»Du willst mir wohl einen Bären aufbinden!« Volker schüttelte verärgert den Kopf. Offenbar wußte der Kerl nicht mehr zwischen Dichtung und Wirklichkeit zu unterscheiden. »Am Ende willst du gar noch behaupten, dein Märchen sei wahr!«
»Ja, Ihr habt recht, Herr Volker! Ich bin der Hirte aus dem Märchen. Freilich ist das meiste aus meiner Geschichte erfunden, doch gibt es den Feuervogel wirklich, und es ist auch nicht gelogen, daß ich vor der Sommerkönigin gestanden habe, um ihr von dem erfrorenen Ritter zu berichten. Sie hat ihn an den Waffen, die ich zu beschreiben wußte, als ihren verschollenen Liebsten erkannt. Es hat mir später leid getan, ihr mit meinem Bericht jede Hoffnung genommen zu haben. Ich konnte ja nicht ahnen, daß sie es so aufnehmen würde. Nur wenige Wochen darauf ist sie spurlos verschwunden, und ich fürchte, es war meine Nachricht, die sie vertrieben hat.«
»Erzähl mir kein neues Märchen, um die Glaubhaftigkeit einer unglaublichen Geschichte zu unterstreichen.«
Geron seufzte. »Ich hätte nicht erwartet, daß auch Ihr an meinen Worten zweifelt.« Er öffnete den faustgroßen Lederbeutel, den er an seinem Gürtel trug, zog ein schlankes, kleines Holzkästchen daraus hervor und hielt es Volker hin. »Öffnet dies! Danach werdet Ihr mir Glauben schenken, Herr Spielmann!«
Der Burgunde strich vorsichtig über den polierten Deckel aus altersdunklem Rosenholz.

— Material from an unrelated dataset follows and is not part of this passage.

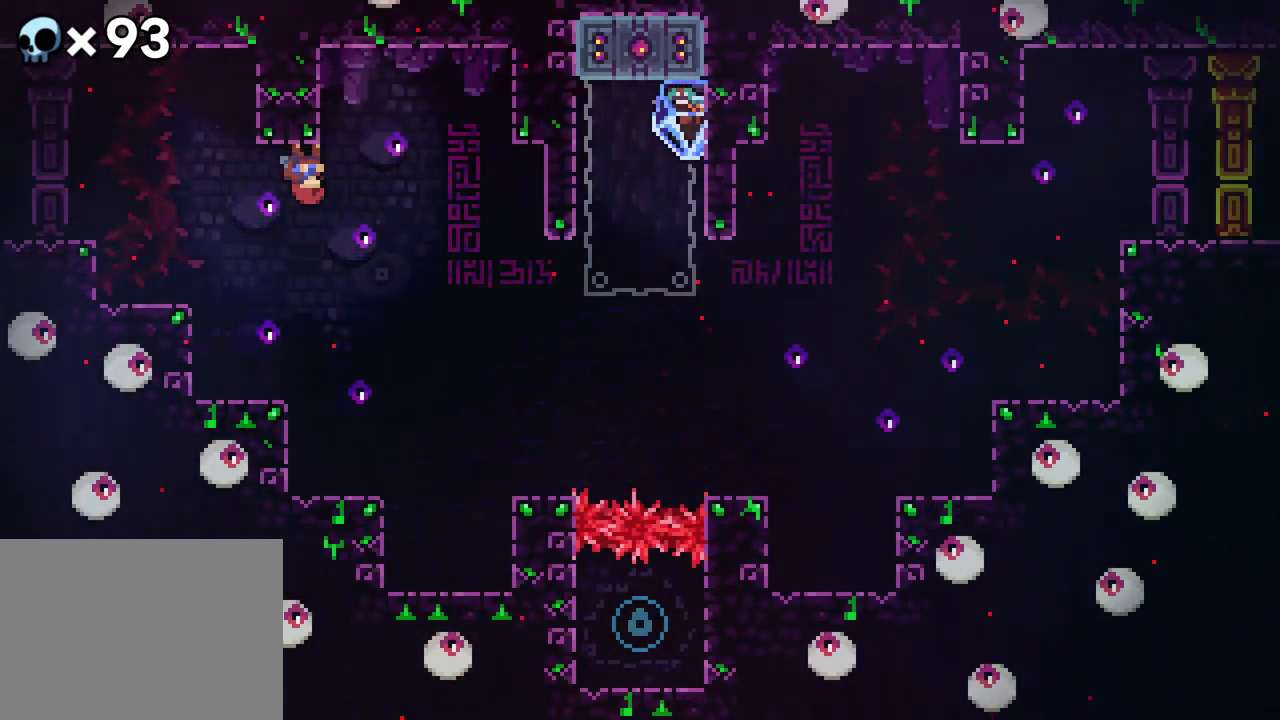
{"buttons": ["A", "DPAD_DOWN"], "events": [[383, "DPAD_DOWN", "down"], [483, "A", "down"]]}
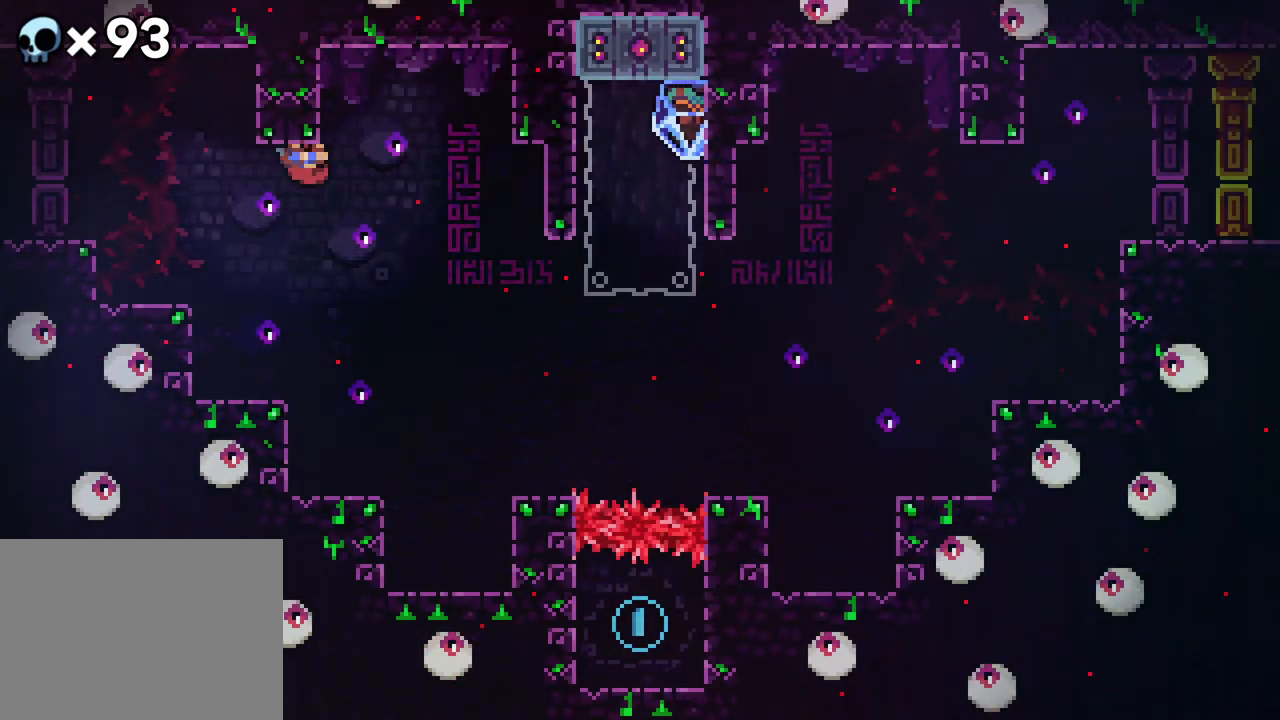
{"buttons": [], "events": [[183, "A", "up"], [450, "DPAD_DOWN", "up"]]}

Das Schmuckkästchen war schön gearbeitet, und die Seiten waren mit Schnitzereien verziert, die Efeuranken zeigten. Mit dem Daumennagel klappte Volker den Verschluß zurück. Das Kästchen war mit dunkelblauem Samt ausgeschlagen, auf dem eine feuerrote Feder lag. Kein Vogel, den er je gesehen oder von dem er auch nur gehört hatte, trug ein solches Federkleid!
»Nun, Herr Spielmann, zweifelt Ihr noch immer an meinen Worten?«
»Woher hast du das?« flüsterte der Barde ehrfürchtig.
»Erinnert ihr Euch nicht mehr an das Märchen? Ich habe die Feder in der verloschenen Feuerstelle vor dem erfrorenen Ritter gefunden.«
Vorsichtig berührte Volker die Feder, halb darauf gefaßt, daß er sich die Finger verbrennen würde. Doch das Kleinod fühlte sich an wie jede andere Vogelfeder auch. »Woher weißt du, daß sie vom Feuervogel ist? Ich meine... Du hast ihn doch nicht gesehen! Und warum verbrenne ich mich nicht an ihr? Du sagtest doch, sein Gefieder sei wie Flammen.«
Geron nickte. »Gewiß, doch sind es Flammen, die Eure Seele verbrennen werden, wenn Ihr dem Feuervogel in seiner wahren Gestalt zu nahe kommt. Nur eine Feder bei sich zu tragen ist ungefährlich... Zumindest glaube ich das.«
Volker musterte den Fahrenden einige Augenblicke schweigend. Geron schien sich nicht darüber im klaren zu sein, wie sehr er sich irrte. Es lag ein Zauber in der Feder, und ihr Fund hatte sein Leben verändert. Er war vom Hirten zum wandernden Märchenerzähler geworden und hatte sich ganz dem Feuervogel verschrieben.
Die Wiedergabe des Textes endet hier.